== What the exercise asks ==
Lines holding the word "Limpieza" in the material below: count them and write the number alone.

== Task material ==
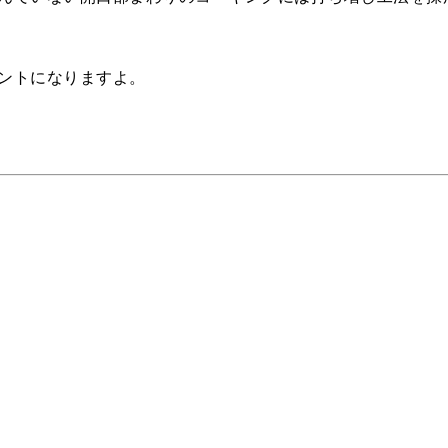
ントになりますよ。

---

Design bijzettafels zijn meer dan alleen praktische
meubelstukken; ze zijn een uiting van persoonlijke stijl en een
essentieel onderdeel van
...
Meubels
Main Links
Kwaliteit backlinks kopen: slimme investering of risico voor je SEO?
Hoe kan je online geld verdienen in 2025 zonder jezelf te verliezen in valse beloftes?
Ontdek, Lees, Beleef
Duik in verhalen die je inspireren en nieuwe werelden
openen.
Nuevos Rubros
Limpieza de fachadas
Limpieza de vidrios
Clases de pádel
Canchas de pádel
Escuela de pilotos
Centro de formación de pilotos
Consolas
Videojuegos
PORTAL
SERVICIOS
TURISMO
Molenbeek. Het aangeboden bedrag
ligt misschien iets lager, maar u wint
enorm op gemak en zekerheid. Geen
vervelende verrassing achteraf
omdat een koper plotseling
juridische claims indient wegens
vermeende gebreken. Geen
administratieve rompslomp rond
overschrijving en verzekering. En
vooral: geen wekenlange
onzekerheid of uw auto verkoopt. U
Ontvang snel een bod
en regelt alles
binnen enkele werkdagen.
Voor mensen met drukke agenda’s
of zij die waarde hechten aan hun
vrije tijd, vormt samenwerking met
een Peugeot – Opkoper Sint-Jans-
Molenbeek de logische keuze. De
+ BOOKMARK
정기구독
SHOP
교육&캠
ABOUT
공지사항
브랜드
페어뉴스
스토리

== Task output ==
2